The Central Tibetan Administration at Dharamshala, India, said on its Tibet.net website May 16 that a leaked document revealed that parents and particularly their children in the Tibet Autonomous Region (TAR) had been barred from performing and engaging in Buddhist practices and religious proceedings during the month.

It cited a directive issued by the Education Affairs Committee of the Municipal People’s Government and Municipal Education Bureau of the TAR as ordering Tibetan parents not to take their children to monasteries or allow them to take part in religious events during the month-long festival.

The order was further stated to direct parents, as the guardians of their children, to also abstain from visiting monasteries or attending the festivities connected with the religious month.

The order was said to warn that authorities would keep a close watch and those caught violating the directive would be dealt with sternly.

The directive is said to notify schools to inform the education bureau about pupils found to be absent from classes during the month in case the purpose was to take part in the Buddhist festival.

Schools have issued their own written orders to parents in keeping with the above directive. A May 14 notice issued by Kindergarten No. 2 of Chamdo City is said to order Tibetan schoolchildren and their parents to avoid group religious activities during the holy month, threatening them with unspecified punishments if they were caught ignoring the ban.

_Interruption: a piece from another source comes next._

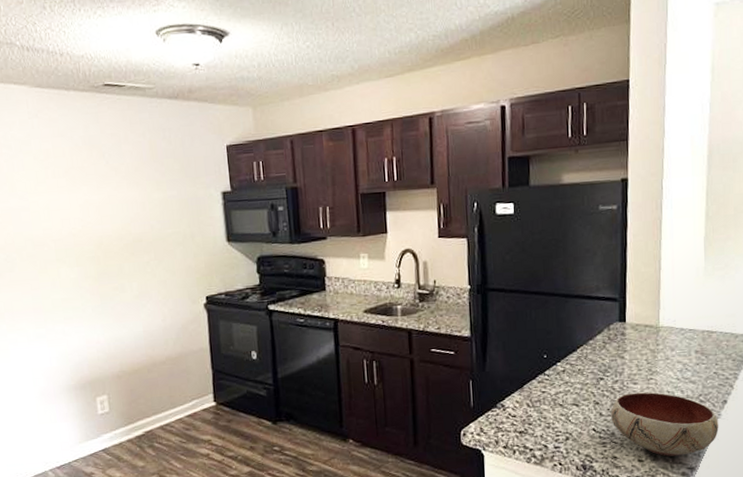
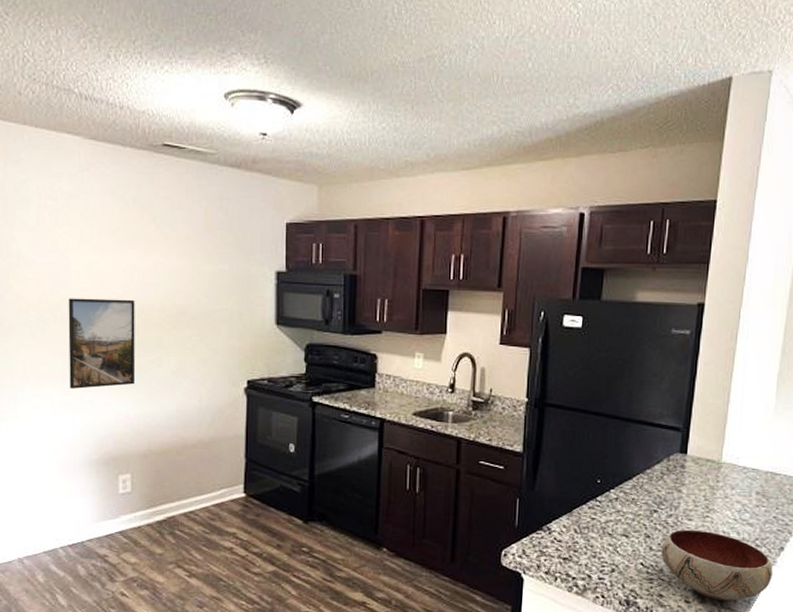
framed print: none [31,232,102,321] -> present [68,298,136,389]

“If your children miss any days of school, and are later found to have been secretly taken to a monastery or religious festival, your family will be reported directly to the City Education Bureau,” the Tibetan Service of rfa.org May 16 quoted the notice as saying.

“Action will be taken against anyone not complying with this order,” the notice was quoted as saying.

The notice was said to explain the need to remove children from religious influence in order to promote “critical thinking” in their education.

In Dharamshala, India, Tibet’s exiled spiritual leader, the Dalai Lama, marked the commencement of the Saka Dawa by conferring an Avalokiteshvara Empowerment. He also bestowed the Bodhisattva vows and explained the six syllable of Chenresig-Om Mani Padme Hum.